Action item: Below are some records. Print exactly the lines between the one holding "1. **Required Skills Match (40%):**" and the one holding "- Remote = 20 pts", inclusive, and nothing else.

(Source texts of formatted documents)
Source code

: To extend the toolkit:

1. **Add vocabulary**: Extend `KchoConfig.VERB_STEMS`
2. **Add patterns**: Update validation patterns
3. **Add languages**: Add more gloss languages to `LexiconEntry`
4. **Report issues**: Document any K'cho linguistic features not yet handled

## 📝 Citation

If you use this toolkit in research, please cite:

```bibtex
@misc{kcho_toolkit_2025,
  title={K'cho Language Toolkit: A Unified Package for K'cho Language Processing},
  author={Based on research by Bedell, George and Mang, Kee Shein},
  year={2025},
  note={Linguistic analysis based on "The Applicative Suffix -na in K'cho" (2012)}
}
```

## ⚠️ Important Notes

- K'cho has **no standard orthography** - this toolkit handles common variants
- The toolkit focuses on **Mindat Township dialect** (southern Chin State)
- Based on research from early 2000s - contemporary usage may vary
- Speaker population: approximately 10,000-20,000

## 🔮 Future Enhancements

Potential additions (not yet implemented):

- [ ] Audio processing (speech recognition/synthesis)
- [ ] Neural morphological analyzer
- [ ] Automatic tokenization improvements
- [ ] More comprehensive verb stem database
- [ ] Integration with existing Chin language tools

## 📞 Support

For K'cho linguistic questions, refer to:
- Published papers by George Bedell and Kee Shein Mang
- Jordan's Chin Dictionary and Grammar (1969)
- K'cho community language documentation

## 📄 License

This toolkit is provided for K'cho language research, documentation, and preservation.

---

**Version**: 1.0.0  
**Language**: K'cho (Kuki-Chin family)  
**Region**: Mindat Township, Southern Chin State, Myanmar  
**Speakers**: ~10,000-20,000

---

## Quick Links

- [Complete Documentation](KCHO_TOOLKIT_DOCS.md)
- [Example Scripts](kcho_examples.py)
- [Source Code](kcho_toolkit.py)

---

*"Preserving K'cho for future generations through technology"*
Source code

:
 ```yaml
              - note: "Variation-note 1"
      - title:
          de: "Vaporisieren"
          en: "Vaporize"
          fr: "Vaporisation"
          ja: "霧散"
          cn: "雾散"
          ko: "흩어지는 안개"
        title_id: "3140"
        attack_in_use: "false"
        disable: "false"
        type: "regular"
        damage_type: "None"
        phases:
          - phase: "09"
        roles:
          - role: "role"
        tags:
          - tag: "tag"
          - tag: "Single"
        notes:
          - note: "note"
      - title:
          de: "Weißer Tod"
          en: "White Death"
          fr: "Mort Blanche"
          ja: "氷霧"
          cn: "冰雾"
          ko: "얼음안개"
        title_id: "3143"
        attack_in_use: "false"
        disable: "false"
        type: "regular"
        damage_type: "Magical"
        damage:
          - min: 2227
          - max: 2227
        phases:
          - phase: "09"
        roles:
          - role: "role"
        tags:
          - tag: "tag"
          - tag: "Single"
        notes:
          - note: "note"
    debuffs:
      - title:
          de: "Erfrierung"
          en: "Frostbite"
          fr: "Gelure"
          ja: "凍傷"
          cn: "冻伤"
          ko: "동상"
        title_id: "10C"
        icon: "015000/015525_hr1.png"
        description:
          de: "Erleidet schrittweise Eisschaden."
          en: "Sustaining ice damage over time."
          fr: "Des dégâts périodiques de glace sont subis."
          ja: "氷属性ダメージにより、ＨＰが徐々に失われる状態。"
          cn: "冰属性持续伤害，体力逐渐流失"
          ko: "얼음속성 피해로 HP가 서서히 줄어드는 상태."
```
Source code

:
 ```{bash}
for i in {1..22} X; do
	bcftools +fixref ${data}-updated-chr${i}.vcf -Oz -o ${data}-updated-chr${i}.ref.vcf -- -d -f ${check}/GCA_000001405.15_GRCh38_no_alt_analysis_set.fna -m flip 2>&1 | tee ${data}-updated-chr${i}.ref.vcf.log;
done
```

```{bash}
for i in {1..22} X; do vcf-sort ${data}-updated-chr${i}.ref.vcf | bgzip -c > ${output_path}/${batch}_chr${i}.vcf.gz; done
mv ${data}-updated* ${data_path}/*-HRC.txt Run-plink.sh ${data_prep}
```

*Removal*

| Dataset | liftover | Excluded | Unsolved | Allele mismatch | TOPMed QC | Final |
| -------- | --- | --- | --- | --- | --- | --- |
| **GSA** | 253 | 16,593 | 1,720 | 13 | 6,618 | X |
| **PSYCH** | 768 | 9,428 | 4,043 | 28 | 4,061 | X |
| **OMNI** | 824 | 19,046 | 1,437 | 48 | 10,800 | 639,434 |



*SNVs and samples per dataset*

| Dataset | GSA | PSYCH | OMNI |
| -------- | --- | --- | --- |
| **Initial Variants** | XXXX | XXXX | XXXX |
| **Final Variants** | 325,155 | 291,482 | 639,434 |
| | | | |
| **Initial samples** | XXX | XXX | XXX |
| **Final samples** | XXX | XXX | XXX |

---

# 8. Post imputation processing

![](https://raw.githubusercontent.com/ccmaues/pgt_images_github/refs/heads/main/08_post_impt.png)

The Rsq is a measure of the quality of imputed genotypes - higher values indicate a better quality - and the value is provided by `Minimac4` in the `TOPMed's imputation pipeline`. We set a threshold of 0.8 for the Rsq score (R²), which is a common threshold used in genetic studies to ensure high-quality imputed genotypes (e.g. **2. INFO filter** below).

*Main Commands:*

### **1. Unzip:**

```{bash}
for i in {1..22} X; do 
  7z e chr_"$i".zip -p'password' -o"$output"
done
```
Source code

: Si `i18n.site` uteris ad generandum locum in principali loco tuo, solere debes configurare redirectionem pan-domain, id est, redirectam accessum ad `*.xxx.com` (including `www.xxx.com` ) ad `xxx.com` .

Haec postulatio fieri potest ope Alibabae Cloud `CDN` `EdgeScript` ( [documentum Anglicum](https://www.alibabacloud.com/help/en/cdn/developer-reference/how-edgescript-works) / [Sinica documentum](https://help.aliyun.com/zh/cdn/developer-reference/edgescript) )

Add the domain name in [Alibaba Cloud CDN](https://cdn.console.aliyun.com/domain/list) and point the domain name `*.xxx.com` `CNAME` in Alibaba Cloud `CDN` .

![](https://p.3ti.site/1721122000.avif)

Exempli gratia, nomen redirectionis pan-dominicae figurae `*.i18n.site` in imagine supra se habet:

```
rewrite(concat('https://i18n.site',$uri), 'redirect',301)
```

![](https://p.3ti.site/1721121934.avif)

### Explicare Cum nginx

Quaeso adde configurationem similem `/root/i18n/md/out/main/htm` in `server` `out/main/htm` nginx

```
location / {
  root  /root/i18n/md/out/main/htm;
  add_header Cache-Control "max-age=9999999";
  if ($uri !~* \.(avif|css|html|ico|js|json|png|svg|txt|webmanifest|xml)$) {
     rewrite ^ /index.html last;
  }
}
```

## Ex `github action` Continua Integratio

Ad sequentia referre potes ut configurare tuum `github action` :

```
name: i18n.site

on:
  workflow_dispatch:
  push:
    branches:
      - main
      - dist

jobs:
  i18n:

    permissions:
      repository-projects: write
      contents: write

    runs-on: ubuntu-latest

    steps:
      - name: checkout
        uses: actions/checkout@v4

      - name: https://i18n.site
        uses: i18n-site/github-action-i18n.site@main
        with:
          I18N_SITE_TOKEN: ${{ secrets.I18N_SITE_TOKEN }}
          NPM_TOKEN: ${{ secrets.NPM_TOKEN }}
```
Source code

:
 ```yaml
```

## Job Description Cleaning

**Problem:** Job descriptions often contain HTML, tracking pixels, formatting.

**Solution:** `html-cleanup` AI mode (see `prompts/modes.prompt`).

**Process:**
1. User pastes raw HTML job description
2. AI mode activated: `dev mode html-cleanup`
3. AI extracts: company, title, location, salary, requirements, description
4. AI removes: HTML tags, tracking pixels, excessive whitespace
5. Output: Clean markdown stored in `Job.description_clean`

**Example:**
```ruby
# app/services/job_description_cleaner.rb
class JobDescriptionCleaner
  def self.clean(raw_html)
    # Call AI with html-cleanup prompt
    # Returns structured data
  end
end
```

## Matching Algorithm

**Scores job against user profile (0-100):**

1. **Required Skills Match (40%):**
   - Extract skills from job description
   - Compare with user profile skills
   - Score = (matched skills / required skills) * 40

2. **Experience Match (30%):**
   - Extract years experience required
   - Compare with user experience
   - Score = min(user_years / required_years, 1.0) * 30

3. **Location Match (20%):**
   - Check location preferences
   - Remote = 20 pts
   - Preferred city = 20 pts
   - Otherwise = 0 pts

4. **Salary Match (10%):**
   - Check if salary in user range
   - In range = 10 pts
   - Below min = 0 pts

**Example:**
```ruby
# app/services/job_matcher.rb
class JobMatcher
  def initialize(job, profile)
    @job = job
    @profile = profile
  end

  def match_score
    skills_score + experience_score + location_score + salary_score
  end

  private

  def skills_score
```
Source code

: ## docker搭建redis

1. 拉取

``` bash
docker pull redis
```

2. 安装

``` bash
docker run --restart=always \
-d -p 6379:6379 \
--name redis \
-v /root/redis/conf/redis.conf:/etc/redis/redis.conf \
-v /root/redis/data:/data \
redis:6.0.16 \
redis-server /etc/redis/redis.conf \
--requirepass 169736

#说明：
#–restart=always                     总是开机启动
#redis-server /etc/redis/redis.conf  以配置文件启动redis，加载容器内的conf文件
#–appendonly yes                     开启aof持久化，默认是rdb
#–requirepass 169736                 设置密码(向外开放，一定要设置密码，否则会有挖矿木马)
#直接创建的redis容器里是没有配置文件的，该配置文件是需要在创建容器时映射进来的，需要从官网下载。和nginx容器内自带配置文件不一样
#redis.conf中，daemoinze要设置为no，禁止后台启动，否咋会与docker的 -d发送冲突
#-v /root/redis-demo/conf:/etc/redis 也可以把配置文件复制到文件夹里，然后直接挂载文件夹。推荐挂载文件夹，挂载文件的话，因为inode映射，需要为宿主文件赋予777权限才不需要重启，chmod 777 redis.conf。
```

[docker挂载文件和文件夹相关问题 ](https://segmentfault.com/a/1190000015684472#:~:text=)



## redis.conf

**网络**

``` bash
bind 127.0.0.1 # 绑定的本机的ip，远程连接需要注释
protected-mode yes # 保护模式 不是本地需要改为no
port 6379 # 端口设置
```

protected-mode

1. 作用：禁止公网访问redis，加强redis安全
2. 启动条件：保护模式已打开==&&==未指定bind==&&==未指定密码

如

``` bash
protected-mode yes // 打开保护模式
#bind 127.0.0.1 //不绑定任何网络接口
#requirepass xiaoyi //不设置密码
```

Result of the task:
1. **Required Skills Match (40%):**
   - Extract skills from job description
   - Compare with user profile skills
   - Score = (matched skills / required skills) * 40

2. **Experience Match (30%):**
   - Extract years experience required
   - Compare with user experience
   - Score = min(user_years / required_years, 1.0) * 30

3. **Location Match (20%):**
   - Check location preferences
   - Remote = 20 pts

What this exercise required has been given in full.